PROBLEM DETAILS
Return the following data exactly, with all pictures left out.

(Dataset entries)
##########

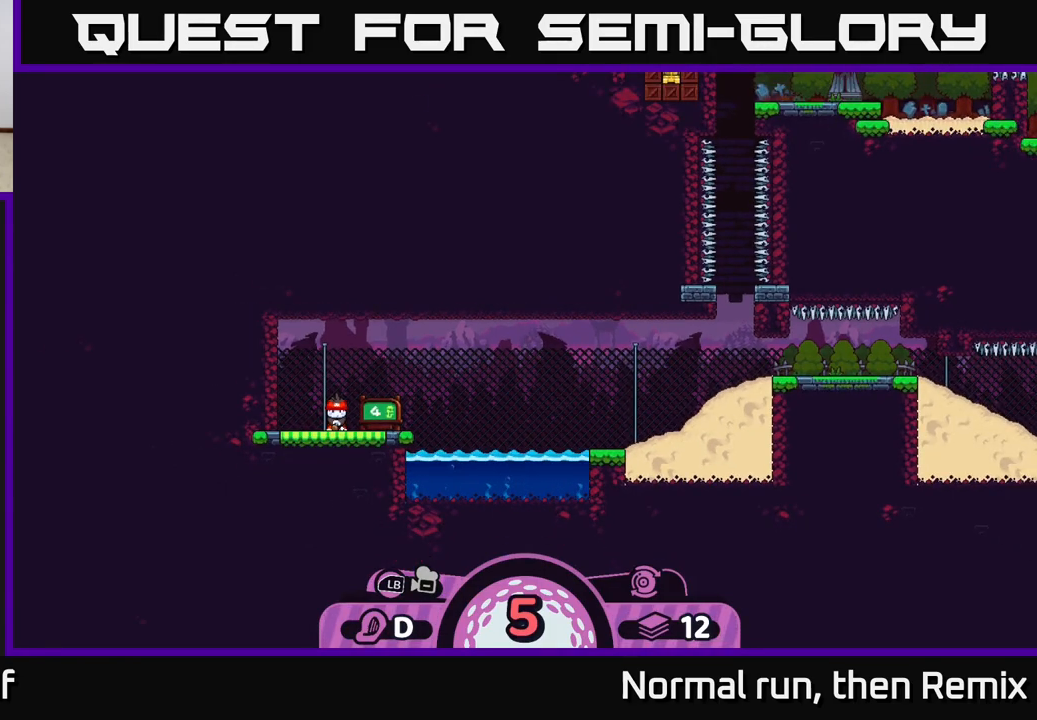
{"buttons": [], "left_stick": "center", "right_stick": "center", "events": []}
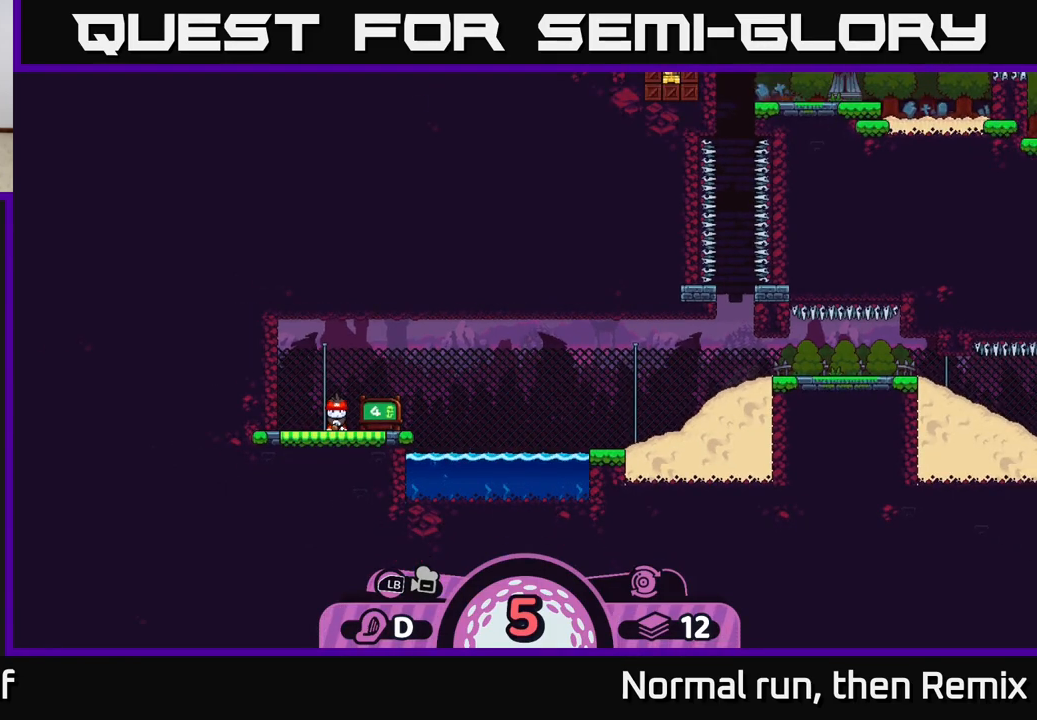
{"buttons": [], "left_stick": "center", "right_stick": "center", "events": []}
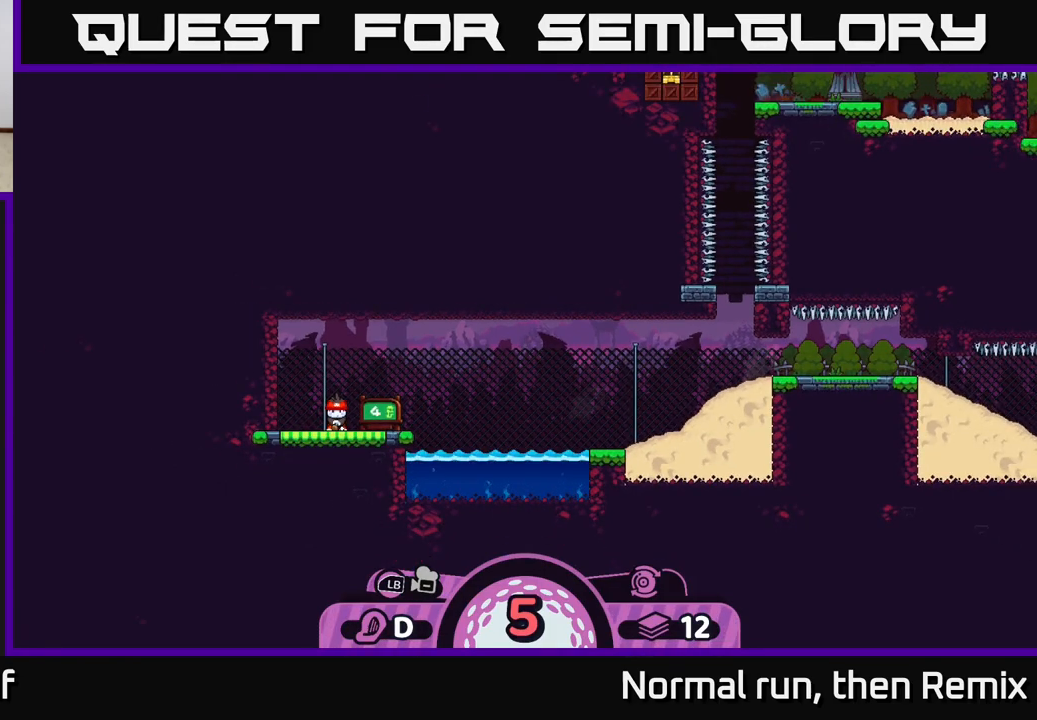
{"buttons": [], "left_stick": "center", "right_stick": "center", "events": []}
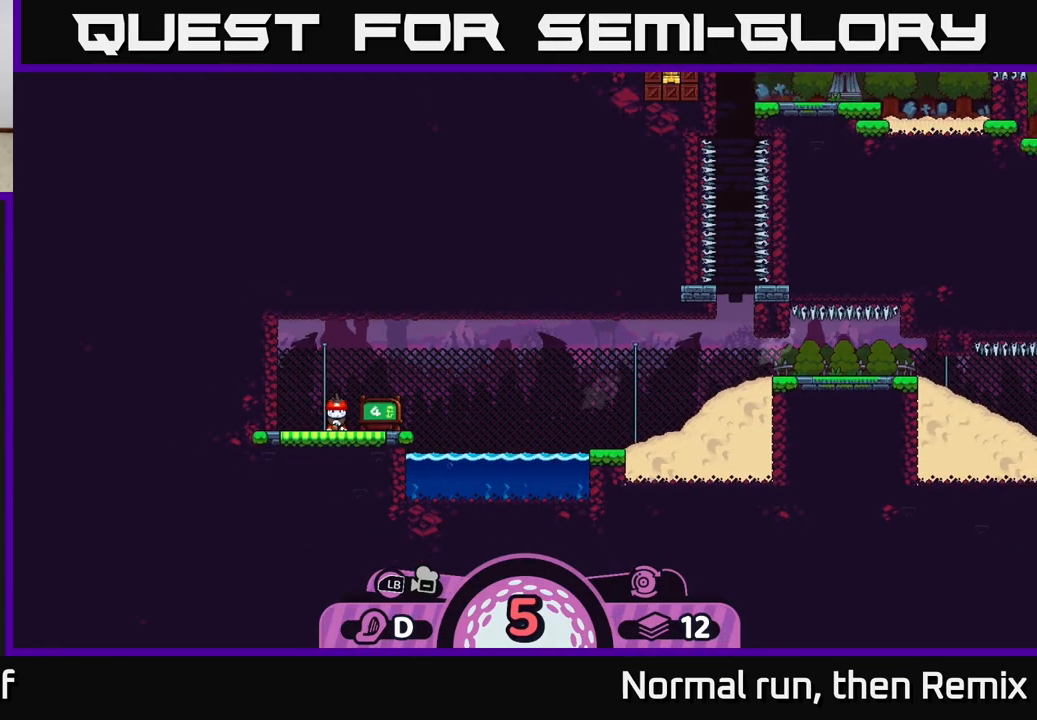
{"buttons": [], "left_stick": "center", "right_stick": "center", "events": []}
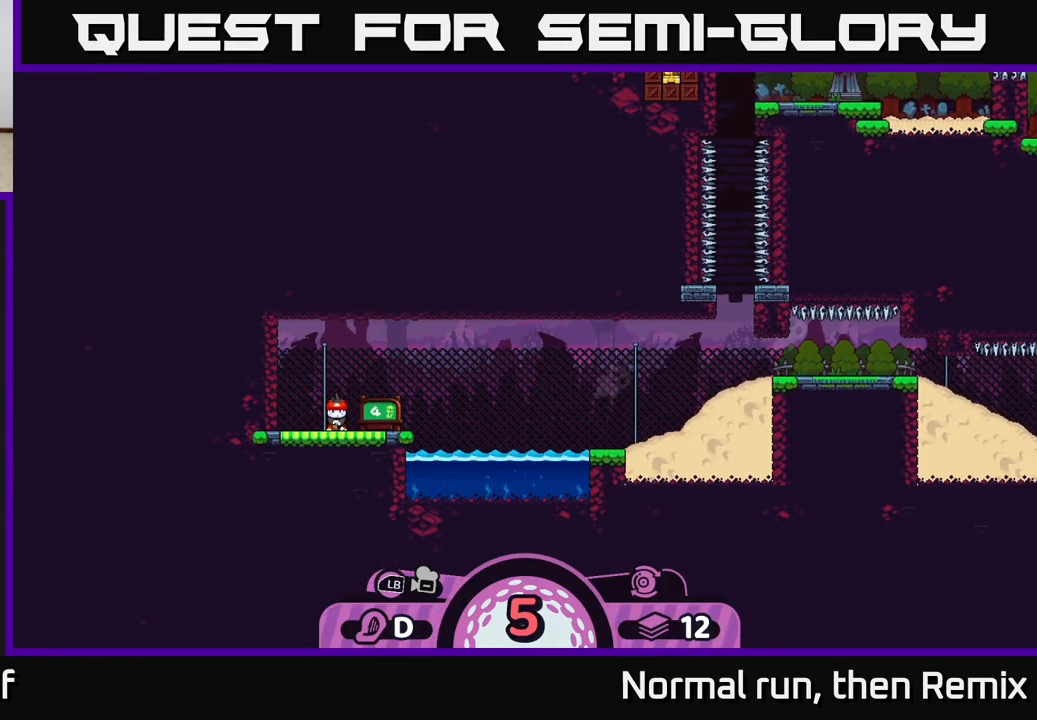
{"buttons": [], "left_stick": "center", "right_stick": "center", "events": []}
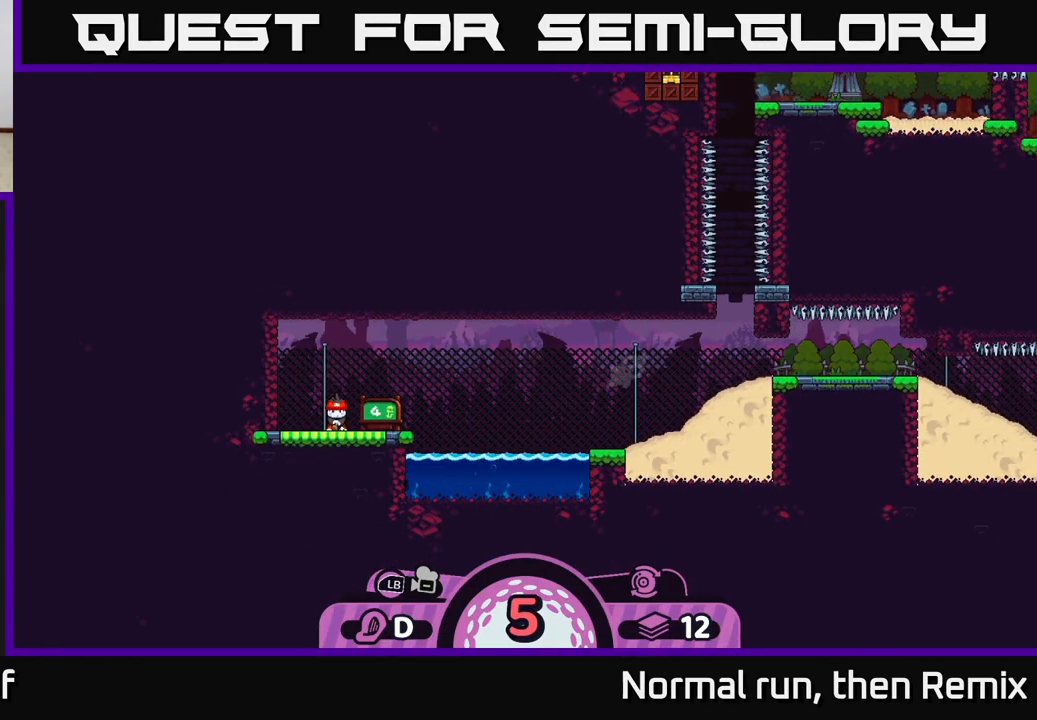
{"buttons": [], "left_stick": "center", "right_stick": "center", "events": []}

##########

EXPECTED ANSWER
{"buttons": [], "left_stick": "center", "right_stick": "center", "events": []}
{"buttons": [], "left_stick": "center", "right_stick": "center", "events": []}
{"buttons": [], "left_stick": "center", "right_stick": "center", "events": []}
{"buttons": [], "left_stick": "center", "right_stick": "center", "events": []}
{"buttons": [], "left_stick": "center", "right_stick": "center", "events": []}
{"buttons": [], "left_stick": "center", "right_stick": "center", "events": []}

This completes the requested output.